> Work required
Please set down every entry again exactly as it stands, without the pictures.

○ ○ ○ ○

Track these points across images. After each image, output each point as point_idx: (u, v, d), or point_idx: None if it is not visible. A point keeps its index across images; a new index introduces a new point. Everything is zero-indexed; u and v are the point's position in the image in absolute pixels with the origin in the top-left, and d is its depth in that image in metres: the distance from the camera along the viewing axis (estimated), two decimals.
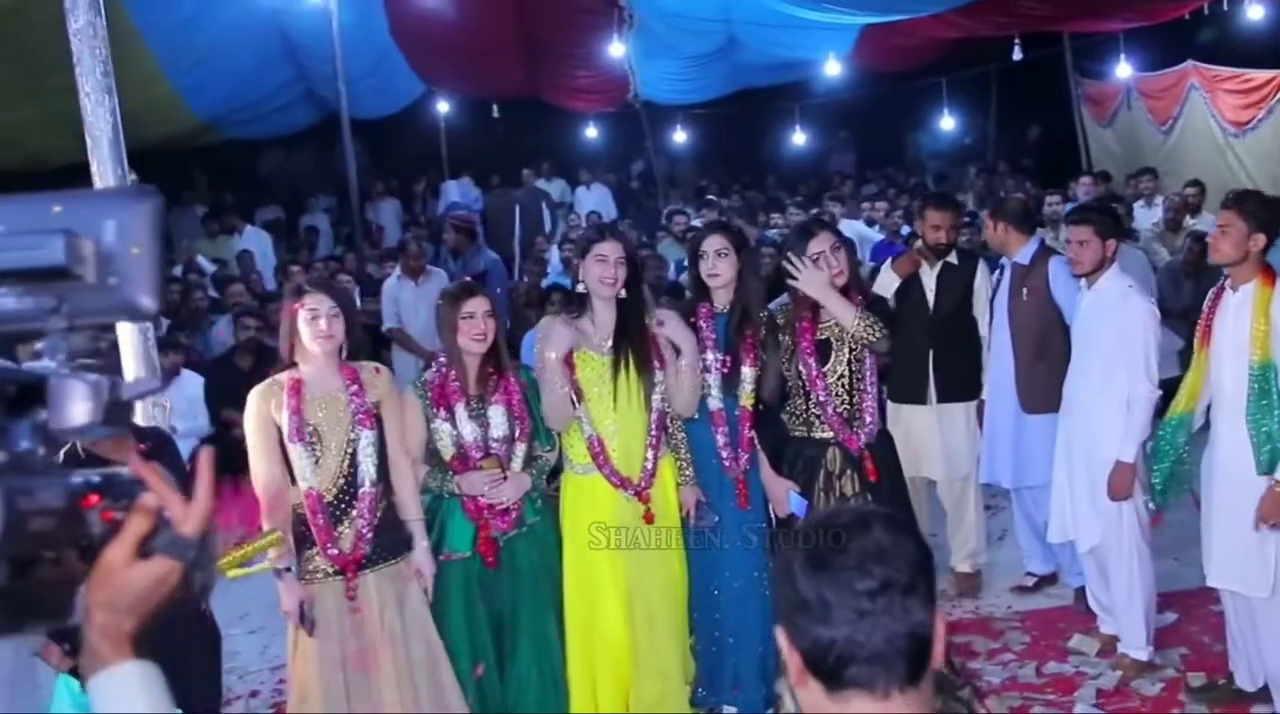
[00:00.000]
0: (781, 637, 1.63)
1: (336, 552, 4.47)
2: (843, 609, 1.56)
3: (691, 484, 5.05)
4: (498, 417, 4.82)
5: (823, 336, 4.95)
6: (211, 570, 1.47)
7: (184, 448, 8.32)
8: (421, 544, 4.68)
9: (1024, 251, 5.98)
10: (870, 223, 12.53)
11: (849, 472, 4.93)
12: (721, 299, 5.11)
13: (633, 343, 4.89)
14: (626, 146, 18.93)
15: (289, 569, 4.46)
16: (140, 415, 4.95)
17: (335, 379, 4.54)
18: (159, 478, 1.44)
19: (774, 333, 5.04)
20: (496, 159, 17.75)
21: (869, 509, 1.70)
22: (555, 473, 5.08)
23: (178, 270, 13.53)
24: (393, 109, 15.93)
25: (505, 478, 4.77)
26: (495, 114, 16.48)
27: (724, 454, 5.07)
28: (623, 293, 4.85)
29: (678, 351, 4.92)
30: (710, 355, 5.04)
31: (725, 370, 5.04)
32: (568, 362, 4.86)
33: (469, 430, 4.79)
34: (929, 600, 1.60)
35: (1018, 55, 13.04)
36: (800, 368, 4.93)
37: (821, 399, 4.91)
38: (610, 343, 4.89)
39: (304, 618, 4.45)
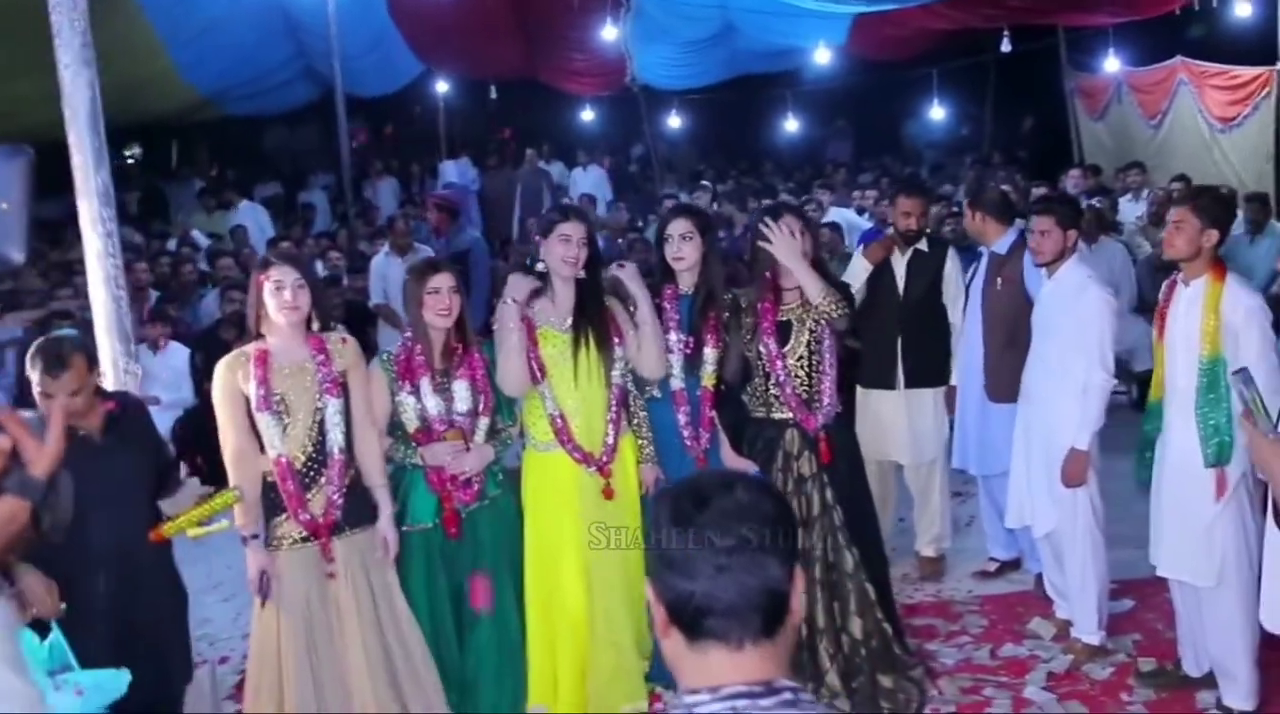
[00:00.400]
0: (649, 589, 1.69)
1: (308, 517, 4.51)
2: (702, 564, 1.63)
3: (651, 462, 5.10)
4: (461, 390, 4.86)
5: (783, 318, 4.98)
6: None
7: (168, 418, 8.43)
8: (386, 511, 4.72)
9: (1002, 242, 6.00)
10: (860, 211, 12.59)
11: (806, 453, 4.97)
12: (686, 281, 5.14)
13: (592, 321, 4.93)
14: (624, 129, 18.95)
15: (255, 536, 4.51)
16: (111, 381, 4.98)
17: (302, 349, 4.57)
18: (16, 422, 1.48)
19: (737, 314, 5.07)
20: (494, 140, 17.78)
21: (735, 472, 1.76)
22: None
23: (171, 243, 13.61)
24: (392, 88, 15.97)
25: (468, 449, 4.82)
26: (493, 95, 16.51)
27: (685, 433, 5.11)
28: (582, 273, 4.90)
29: (633, 314, 4.95)
30: (674, 336, 5.08)
31: (688, 351, 5.08)
32: (530, 336, 4.90)
33: (433, 403, 4.83)
34: (786, 559, 1.65)
35: (1006, 47, 13.03)
36: (760, 348, 4.96)
37: (780, 379, 4.94)
38: (570, 321, 4.93)
39: (263, 586, 4.49)
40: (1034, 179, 12.84)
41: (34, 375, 4.20)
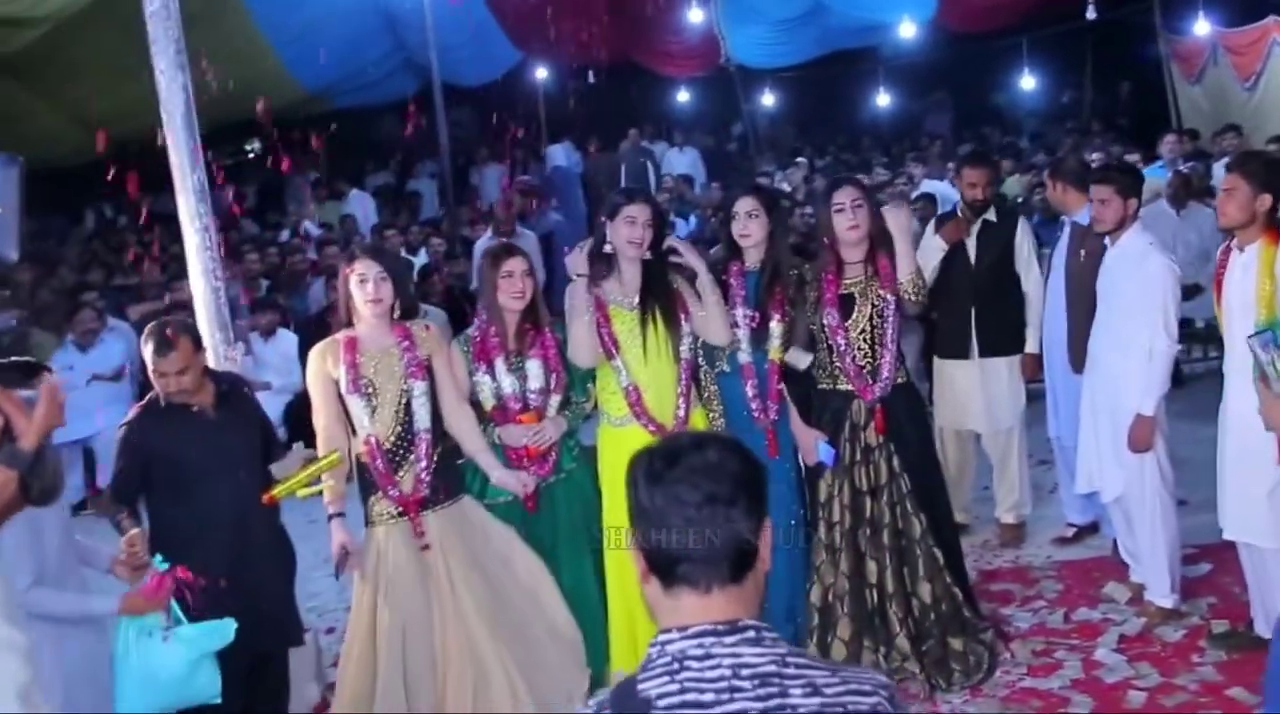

○ ○ ○ ○

> Written answer
Track these points across images. After each image, output each point as point_idx: (u, v, d), or point_idx: None if it is not visible. A point keeps its index across images; a new index introduces a new point. Everything is zero-indexed; u and v are the point's position in the image in absolute pixels with the origin in the top-left, and d is its depth in that image in metres: the distance from the camera along the viewing axis (estimated), two decimals.
[00:00.000]
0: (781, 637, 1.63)
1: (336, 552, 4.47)
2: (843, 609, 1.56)
3: (691, 484, 5.05)
4: (498, 417, 4.82)
5: (823, 336, 4.95)
6: (211, 570, 1.47)
7: (184, 448, 8.32)
8: (421, 544, 4.68)
9: (1024, 251, 5.98)
10: (870, 223, 12.53)
11: (849, 472, 4.93)
12: (721, 299, 5.11)
13: (633, 343, 4.89)
14: (626, 146, 18.93)
15: (289, 569, 4.46)
16: (140, 415, 4.95)
17: (335, 379, 4.54)
18: (159, 478, 1.44)
19: (774, 333, 5.04)
20: (496, 159, 17.75)
21: (869, 509, 1.70)
22: (555, 473, 5.08)
23: (178, 270, 13.53)
24: (393, 109, 15.93)
25: (505, 478, 4.77)
26: (495, 114, 16.48)
27: (724, 454, 5.07)
28: (623, 293, 4.85)
29: (678, 351, 4.92)
30: (710, 355, 5.04)
31: (725, 370, 5.04)
32: (568, 362, 4.86)
33: (469, 430, 4.79)
34: (929, 600, 1.60)
35: (1018, 55, 13.04)
36: (800, 368, 4.93)
37: (821, 399, 4.91)
38: (610, 343, 4.89)
39: (304, 618, 4.45)
[00:00.400]
0: (649, 589, 1.69)
1: (308, 517, 4.51)
2: (702, 564, 1.63)
3: (651, 462, 5.10)
4: (461, 390, 4.86)
5: (783, 318, 4.98)
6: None
7: (168, 418, 8.43)
8: (386, 511, 4.72)
9: (1002, 242, 6.00)
10: (860, 211, 12.59)
11: (806, 453, 4.97)
12: (686, 281, 5.14)
13: (592, 321, 4.93)
14: (624, 129, 18.95)
15: (255, 536, 4.51)
16: (111, 381, 4.98)
17: (302, 349, 4.57)
18: (16, 422, 1.48)
19: (737, 314, 5.07)
20: (494, 140, 17.78)
21: (735, 472, 1.76)
22: None
23: (171, 243, 13.61)
24: (392, 88, 15.97)
25: (468, 449, 4.82)
26: (493, 95, 16.51)
27: (685, 433, 5.11)
28: (582, 273, 4.90)
29: (633, 314, 4.95)
30: (674, 336, 5.08)
31: (688, 351, 5.08)
32: (530, 336, 4.90)
33: (433, 403, 4.83)
34: (786, 559, 1.65)
35: (1006, 47, 13.03)
36: (760, 348, 4.96)
37: (780, 379, 4.94)
38: (570, 321, 4.93)
39: (263, 586, 4.49)
40: (1034, 179, 12.84)
41: (34, 375, 4.20)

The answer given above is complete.